## Problem statement
Reproduce the Fiocchi Ammo text below in full, word for word, with no changes.

## Provided text
::::::::::

Fiocchi Ammo

Fiocchi Ammo

Fiocchi ammo in-stock at Ammoman.com

Fiocchi Ammunition History

Italy has always led the world in engineering. Rome was the first city in the world to have more than one million residents, because Romans knew how to build aqueducts. The same country that invented the first internal combustion engine is now also home to Maserati, Ferrari, and Lamborghini. Only a select few Italians, however, make something that goes even faster than a Lamborghini.

Giulio Fiocchi joined Napoleon’s army in the early 1800s. Some time afterward he settled into a more comfortable life as a bank manager in Milan. In the 1870s Giulio was assigned to oversee a loan that his bank had granted the owner of a musket and black powder factory in nearby Lecco. When the owner defaulted, Giulio rode to Lecco on horseback to see what he could salvage for the bank. The factory owner was not in good financial shape at that point, so it wasn’t much.

But Giulio saw opportunity in the foreclosed factory. Although no more an expert on firearms than any other soldier, Giulio knew that breech loading weapons were becoming increasingly popular at the time. Giulio sat down with his brother Giacomo, an engineer educated at University of Milan. He asked Giacomo, almost certainly over wine, if he thought producing cased ammunition could turn a profit. Giacomo believed that it very much could.

::::::::::

## Material supplied
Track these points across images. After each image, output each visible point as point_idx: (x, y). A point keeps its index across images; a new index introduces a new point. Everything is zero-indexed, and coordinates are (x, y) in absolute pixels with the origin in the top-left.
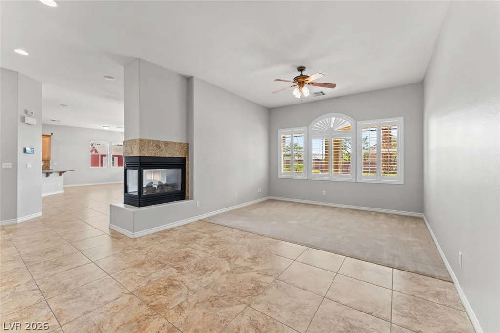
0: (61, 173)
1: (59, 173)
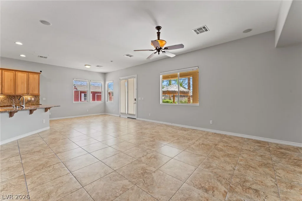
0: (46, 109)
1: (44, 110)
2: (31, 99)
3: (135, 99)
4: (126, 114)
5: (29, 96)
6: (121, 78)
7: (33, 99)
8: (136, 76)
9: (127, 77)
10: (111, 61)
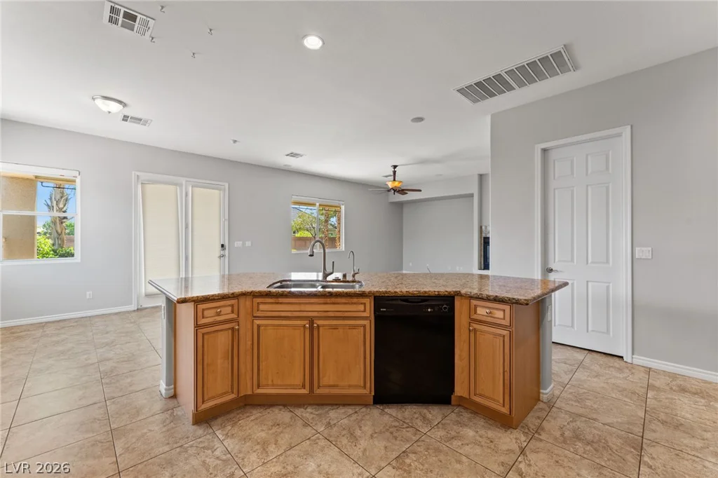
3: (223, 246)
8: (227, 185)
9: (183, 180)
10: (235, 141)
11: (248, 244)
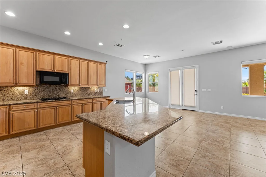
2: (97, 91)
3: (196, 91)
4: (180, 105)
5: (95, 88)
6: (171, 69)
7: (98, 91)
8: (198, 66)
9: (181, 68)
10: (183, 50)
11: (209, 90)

::::::::::

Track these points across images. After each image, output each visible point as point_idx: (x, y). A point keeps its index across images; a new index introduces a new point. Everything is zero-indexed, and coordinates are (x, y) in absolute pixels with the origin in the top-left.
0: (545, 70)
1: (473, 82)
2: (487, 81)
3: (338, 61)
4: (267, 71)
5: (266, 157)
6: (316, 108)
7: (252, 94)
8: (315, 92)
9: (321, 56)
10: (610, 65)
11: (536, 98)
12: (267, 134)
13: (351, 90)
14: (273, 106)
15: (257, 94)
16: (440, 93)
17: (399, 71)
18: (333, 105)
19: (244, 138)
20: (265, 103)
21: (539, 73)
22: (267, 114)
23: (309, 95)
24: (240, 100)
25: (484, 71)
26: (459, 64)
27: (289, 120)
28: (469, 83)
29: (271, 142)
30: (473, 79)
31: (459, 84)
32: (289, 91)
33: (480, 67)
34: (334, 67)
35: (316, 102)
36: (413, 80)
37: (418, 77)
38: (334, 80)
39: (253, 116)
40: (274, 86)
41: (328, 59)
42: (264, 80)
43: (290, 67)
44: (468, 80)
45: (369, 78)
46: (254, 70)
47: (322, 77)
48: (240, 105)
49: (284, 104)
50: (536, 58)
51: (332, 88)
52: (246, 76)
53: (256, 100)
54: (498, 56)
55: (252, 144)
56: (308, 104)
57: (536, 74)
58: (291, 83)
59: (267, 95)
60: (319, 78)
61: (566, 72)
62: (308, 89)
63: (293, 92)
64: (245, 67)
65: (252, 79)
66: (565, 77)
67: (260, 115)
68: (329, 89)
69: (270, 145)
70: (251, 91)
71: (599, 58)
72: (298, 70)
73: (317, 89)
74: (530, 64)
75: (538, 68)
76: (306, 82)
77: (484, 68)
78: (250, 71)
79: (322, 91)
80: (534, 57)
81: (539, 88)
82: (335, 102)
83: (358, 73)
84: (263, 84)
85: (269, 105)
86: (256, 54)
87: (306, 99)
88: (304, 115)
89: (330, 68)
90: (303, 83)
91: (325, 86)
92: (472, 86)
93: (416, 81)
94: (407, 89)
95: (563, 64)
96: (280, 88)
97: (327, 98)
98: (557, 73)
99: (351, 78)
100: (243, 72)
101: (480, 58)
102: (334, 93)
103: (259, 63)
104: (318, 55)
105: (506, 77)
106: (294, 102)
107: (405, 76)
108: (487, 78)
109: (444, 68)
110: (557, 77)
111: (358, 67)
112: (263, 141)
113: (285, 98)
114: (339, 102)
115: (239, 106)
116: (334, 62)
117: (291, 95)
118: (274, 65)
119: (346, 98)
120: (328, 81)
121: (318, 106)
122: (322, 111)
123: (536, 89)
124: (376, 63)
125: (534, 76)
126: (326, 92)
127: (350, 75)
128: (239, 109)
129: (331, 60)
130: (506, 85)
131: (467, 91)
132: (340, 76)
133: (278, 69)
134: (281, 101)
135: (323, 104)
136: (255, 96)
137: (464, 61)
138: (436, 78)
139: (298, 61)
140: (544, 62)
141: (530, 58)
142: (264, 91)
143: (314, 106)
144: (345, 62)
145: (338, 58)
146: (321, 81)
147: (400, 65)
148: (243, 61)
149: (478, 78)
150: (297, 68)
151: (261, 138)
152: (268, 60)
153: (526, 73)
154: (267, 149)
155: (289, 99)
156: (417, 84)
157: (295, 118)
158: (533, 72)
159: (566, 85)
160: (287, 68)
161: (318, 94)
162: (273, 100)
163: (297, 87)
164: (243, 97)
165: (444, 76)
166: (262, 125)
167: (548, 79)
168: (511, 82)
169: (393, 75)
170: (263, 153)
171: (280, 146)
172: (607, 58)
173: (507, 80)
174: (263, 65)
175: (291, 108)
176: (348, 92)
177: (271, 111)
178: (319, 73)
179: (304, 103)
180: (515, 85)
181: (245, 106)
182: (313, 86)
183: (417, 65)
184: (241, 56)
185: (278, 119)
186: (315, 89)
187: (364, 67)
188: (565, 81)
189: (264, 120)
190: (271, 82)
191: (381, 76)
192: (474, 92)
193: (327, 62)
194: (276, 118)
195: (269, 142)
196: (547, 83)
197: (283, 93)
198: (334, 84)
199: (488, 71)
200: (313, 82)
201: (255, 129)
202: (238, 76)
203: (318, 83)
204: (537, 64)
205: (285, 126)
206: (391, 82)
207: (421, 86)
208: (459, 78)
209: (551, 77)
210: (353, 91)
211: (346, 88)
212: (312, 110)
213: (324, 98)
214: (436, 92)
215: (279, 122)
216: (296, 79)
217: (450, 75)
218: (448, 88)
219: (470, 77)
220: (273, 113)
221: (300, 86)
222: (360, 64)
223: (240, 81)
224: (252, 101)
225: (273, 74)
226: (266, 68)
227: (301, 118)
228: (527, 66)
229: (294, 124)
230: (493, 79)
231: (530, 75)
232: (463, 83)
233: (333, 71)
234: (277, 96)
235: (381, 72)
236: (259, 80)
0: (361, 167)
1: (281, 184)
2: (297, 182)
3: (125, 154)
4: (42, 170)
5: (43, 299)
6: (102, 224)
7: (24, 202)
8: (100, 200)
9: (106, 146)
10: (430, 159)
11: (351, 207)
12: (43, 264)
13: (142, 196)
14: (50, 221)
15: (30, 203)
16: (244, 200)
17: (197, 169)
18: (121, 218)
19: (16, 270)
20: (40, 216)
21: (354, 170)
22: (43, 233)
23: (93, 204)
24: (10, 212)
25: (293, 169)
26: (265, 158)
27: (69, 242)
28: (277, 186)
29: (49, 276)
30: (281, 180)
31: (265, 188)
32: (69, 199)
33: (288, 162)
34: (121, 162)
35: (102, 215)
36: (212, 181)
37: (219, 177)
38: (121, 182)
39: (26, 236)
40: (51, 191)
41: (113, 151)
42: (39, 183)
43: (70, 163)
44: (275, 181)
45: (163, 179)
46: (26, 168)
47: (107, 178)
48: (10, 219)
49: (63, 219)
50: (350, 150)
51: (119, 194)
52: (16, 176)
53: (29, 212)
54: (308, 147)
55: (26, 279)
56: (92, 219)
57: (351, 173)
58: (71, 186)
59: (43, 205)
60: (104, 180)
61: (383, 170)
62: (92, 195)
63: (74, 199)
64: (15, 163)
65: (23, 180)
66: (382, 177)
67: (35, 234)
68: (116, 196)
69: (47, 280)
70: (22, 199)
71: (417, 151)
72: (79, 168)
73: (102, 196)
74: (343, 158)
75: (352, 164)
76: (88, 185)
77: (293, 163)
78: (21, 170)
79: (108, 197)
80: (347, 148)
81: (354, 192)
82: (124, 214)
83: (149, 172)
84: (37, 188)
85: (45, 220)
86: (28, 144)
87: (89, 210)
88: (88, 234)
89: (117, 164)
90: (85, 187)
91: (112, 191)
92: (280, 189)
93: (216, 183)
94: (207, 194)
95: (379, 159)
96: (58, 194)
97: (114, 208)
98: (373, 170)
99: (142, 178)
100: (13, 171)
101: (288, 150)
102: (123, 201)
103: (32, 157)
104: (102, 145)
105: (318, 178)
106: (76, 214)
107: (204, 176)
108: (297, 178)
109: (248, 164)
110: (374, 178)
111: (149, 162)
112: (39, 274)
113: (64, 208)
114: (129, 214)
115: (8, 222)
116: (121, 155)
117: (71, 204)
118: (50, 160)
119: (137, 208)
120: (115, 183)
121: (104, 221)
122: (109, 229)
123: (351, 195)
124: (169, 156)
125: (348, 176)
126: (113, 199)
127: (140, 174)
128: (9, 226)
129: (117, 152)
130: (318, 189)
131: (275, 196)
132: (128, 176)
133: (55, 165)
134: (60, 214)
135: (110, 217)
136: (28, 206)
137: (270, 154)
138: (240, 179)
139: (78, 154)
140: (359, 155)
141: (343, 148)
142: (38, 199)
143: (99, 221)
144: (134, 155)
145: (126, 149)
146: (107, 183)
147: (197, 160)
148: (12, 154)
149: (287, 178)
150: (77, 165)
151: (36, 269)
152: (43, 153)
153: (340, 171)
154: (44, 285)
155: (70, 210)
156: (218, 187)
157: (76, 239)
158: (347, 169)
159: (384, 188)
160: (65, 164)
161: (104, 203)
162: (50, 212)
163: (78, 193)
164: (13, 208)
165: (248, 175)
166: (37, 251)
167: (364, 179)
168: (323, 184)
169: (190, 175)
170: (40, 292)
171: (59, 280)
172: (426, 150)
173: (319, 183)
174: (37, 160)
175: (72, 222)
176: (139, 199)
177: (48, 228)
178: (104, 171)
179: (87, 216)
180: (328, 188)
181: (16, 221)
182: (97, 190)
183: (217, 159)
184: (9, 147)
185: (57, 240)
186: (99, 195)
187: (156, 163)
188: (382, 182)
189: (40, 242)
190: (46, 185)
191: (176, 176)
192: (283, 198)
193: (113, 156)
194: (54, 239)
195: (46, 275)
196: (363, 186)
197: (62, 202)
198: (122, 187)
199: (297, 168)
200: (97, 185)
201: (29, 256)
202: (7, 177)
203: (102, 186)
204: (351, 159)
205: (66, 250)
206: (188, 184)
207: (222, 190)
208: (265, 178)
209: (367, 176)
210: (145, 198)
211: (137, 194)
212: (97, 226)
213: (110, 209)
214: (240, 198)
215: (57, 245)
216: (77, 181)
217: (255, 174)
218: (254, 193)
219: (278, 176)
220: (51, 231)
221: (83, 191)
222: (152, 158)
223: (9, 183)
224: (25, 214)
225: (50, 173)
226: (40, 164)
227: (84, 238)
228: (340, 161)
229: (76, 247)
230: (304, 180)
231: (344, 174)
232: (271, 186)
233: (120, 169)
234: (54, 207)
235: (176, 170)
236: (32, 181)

::::::::::

## Task solution
Fiocchi Ammo

Fiocchi Ammo

Fiocchi ammo in-stock at Ammoman.com

Fiocchi Ammunition History

Italy has always led the world in engineering. Rome was the first city in the world to have more than one million residents, because Romans knew how to build aqueducts. The same country that invented the first internal combustion engine is now also home to Maserati, Ferrari, and Lamborghini. Only a select few Italians, however, make something that goes even faster than a Lamborghini.

Giulio Fiocchi joined Napoleon’s army in the early 1800s. Some time afterward he settled into a more comfortable life as a bank manager in Milan. In the 1870s Giulio was assigned to oversee a loan that his bank had granted the owner of a musket and black powder factory in nearby Lecco. When the owner defaulted, Giulio rode to Lecco on horseback to see what he could salvage for the bank. The factory owner was not in good financial shape at that point, so it wasn’t much.

But Giulio saw opportunity in the foreclosed factory. Although no more an expert on firearms than any other soldier, Giulio knew that breech loading weapons were becoming increasingly popular at the time. Giulio sat down with his brother Giacomo, an engineer educated at University of Milan. He asked Giacomo, almost certainly over wine, if he thought producing cased ammunition could turn a profit. Giacomo believed that it very much could.